Two weeks ago, my husband and I took our kids to the Fort Worth Stock Show and Rodeo. For those of you who might not live near where rodeos are common, this event is a BIG deal in our area and large portions of the state. The stock show and rodeo take up several full pages of the paper each day with pictures and results of the various contests.
You know what the rodeo part means. The “stock show” part involves thousands of animals being shown, some for the purpose of being sold, and some just to win a prize. There are cows, goats, chickens, rabbits, and many others. And, of course, steers. In fact, the “star” of the stock show is whichever steer is judged near the end of the event to be the Grand Champion. This steer usually sells for almost $200,000, which goes directly to the child or teenager showing him.
But if you’re like our family, and you’re not showing any animals, you probably just enter through the front gates. These provide the best access to things other than the animal barns, such as the petting zoo, the midway rides, and the ponies on a stick. I’m not talking about those toys that have a pony head attached to a stick, where you straddle it and ride the pony all over the house. I mean real ponies, harnessed to spokes in a horizontal wheel. For a fee, kids get to choose a pony and ride it as the ponies walk in a circle, rotating the wheel. If you really want to fork over some money, the attendants will take a picture of your child on the pony. Otherwise, you can lean over the railing and do it yourself as your child and his or her pony pass by.
I can identify with those ponies. As a mom, I too feel like I sometimes go in circles, not really accomplishing anything. It seems that I’m there just to entertain the children when they want my attention. The rest of the time, I’m just…tied down. Can’t go anywhere, because the children might need me. Can’t roam free, because I have a job to do. Don’t receive much attention, except when people want something from me. Almost never get a thank you. Not glamorous, and definitely not the star of the show.
It’s easy to feel like that as a mom, isn’t it? Like what we do doesn’t really matter much in the overall scheme of things. It sure isn’t glamorous. Ask the world what it considers a glamorous job, and motherhood won’t make the list. The big money goes to those who do what society considers really important—the grand champions. Not to us. Not to moms.
In my poem “Loving Jesus”, I’ve already addressed one reason why what we do matters immensely. But I want to make a different point this time. We moms may not be the stars of the show. We’re not the ones whose pictures fill up page after page of the paper. Our jobs may not matter much, in terms of society’s values.
But we matter to our children.
If my family ever arrives at the stock show one year to find that the ponies on a stick aren’t happening, my kids will be disappointed, but they’ll find another activity to replace it. But if I am ever not present in my children’s lives for the long term, they will never fully get over it.
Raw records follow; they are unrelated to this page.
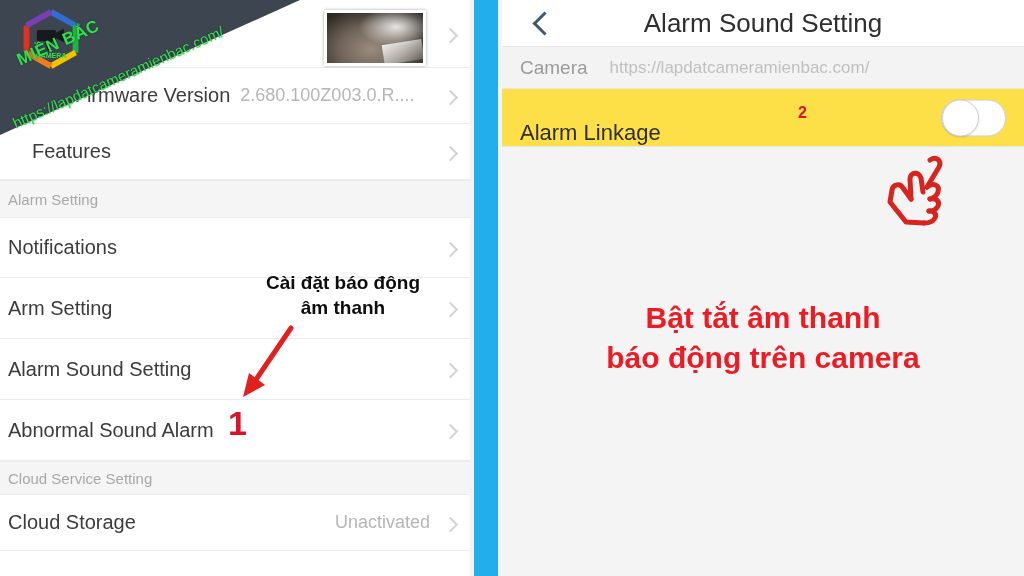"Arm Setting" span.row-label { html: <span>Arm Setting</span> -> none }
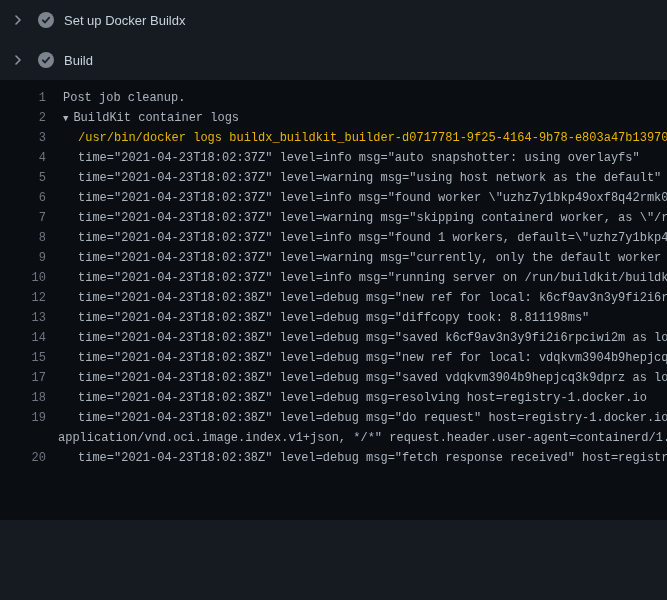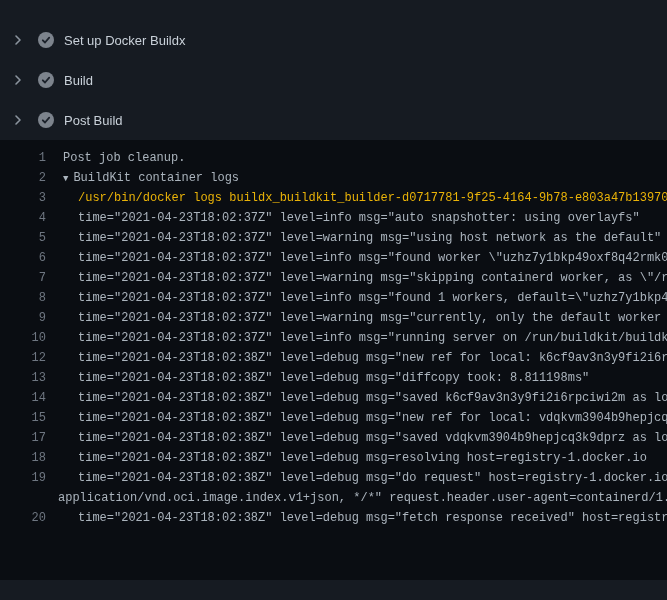"Set up Docker Buildx" .steps { margin-top: 20px -> none }
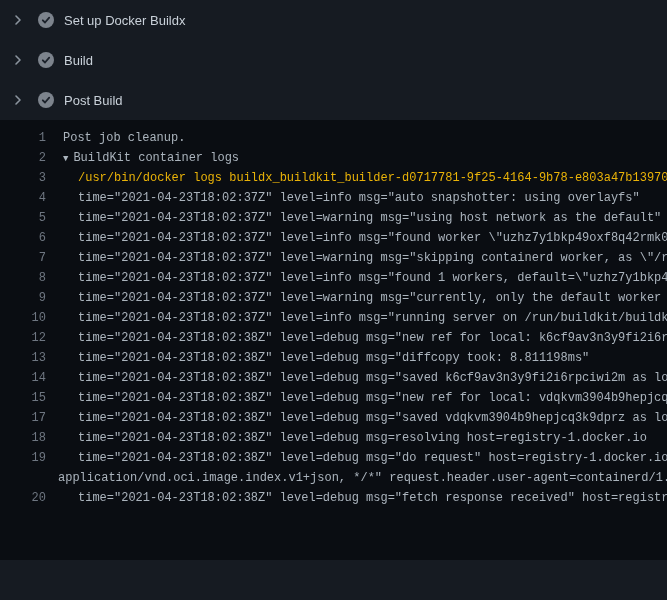"Post Build" div.step-row { html: <div> <span> <svg> <path></path> </svg> </span> <span> <svg> <circle></circle> <path></path> </svg> </span> <span>Post Build</span> </div> -> none }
We matter to our children, whether they are ours by birth, adoption, or marriage, in a way words don’t fully describe. We fill a space in our child’s heart that was placed there just for us. Children instinctively love their mothers and depend on them in a way that goes far beyond what they know how to express. Sure, somebody else could change their diapers or fix their meals. But only you can touch that place deep within their souls that needs a mom, and not just any mom, but you.
Sure, there are other loving people in your child’s life who are important to your child. But none of them can replace you. God has put a need in your child’s heart for you that cannot be met by any of those other people.
You may never get your picture in the paper for being a grand champion. But you will still have succeeded in your calling, even on those days when you burn their toast. You will have mattered to your children in a way no one else can.
1 Thessalonians 1:4—For we know, [moms] loved by God, that he has chosen you.